Облака плывут медленно-медленно; они лежат рука в руке, и солнце щедро струит на них свое тепло.
30
Дядя Крис сложил весла, предоставив лодке плясать как вздумается. Он ведет себя сегодня необычно, и Эрика это беспокоит. Ведь Крис всегда такой веселый… Приезжает он нечасто, у него жена, дети, работа — короче, много дел, хотя, глядя на него, и не подумаешь. Такой спортивный, подвижный, какой-то слишком молодой для скучных взрослых дел. Но с другой стороны, он доводился маме двоюродным братом — самым любимым — значит, он не так уж молод. С ними столько всякого приключалось, когда мама гостила в доме Криса в штате Мэн. Например, однажды они попали на воде в густой туман и… Но сегодня Крис не был расположен к воспоминаниям.

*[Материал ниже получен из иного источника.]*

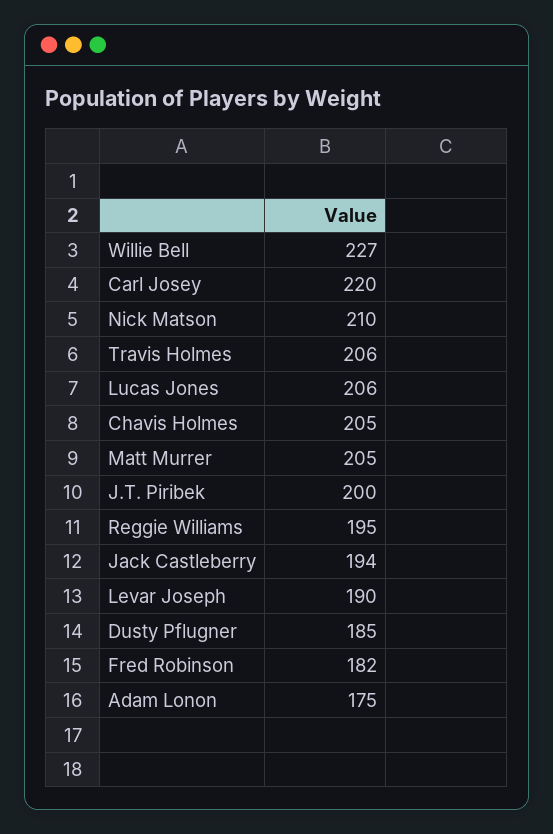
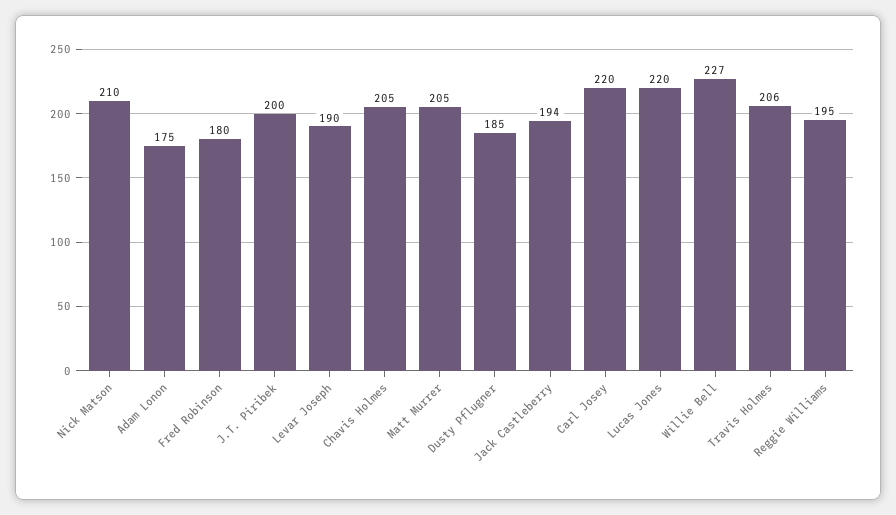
Lucas Jones: 206 -> 220
Fred Robinson: 182 -> 180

— Тебе тринадцать лет, ты почти взрослый. Я сказал бабуле, что в таком возрасте надо знать правду.
— Какую правду? О бабуле?
— Да. Прежде всего это.
— Я и так знаю. У нее рак.
Люди обычно говорят это слово шепотом или по-латински. А он произнес вслух, и ничто в нем не дрогнуло. Почему? Может, он неправильно устроен?
— И давно ты знаешь?
— С прошлой зимы. Ее положили тогда в больницу, и люди умолкали, когда я входил в комнату. Ну, я и понял, какая это болезнь.
— Ясно.
— Ну чего она волнуется? Я буду за ней ухаживать. Я ведь за дедулей ухаживал, а он, сам знаешь, двинуться не мог.
— Да-да, ты молодец. Только… на этот раз все иначе.
— Почему иначе?
Дядя Крис снова взялся за весла, и лодка тотчас рванулась вперед. Они пригнули головы, чтобы не задеть ветви ивы. Здесь, под ивой, в уединении, Крис снова сложил весла. Лодка замерла.
— Почему иначе? — повторил Эрик.
Крис снял с руки часы. Он купил их, когда служил в авиации во время войны. Вчера он дал Эрику их рассмотреть. По ним узнаешь не только время, но и дату. А еще внутрь встроен будильник. И цифры и стрелки светятся в темноте. Потрясающие часы. Крис встряхнул их, поднес к уху, нахмурился и снова медленно застегнул на запястье.
— Сломались?
— Нет, я просто проверял… — И вдруг он снова заговорил быстро и горячо: — Иначе потому, что твоя бабуля тоже умрет, но это будет не как с дедулей. Не вдруг. И объяснить это по-другому, другими словами я не умею.
— Но у Джерри… у мальчика из моего класса… у его отца тоже был рак. Давно, мы еще в третьем классе учились. И он выздоровел!
— Так получается не всегда.
— Я спрошу доктора Шейна.
— Спроси, если тебе так легче. Но доктор скажет то же самое.
Не он ли минуту назад задавался вопросом: почему он ничего не чувствует? А теперь грудь вдруг сжало, и застучало — в груди, в голове. Во рту, под языком, стало горячо и кисло, точно от крови.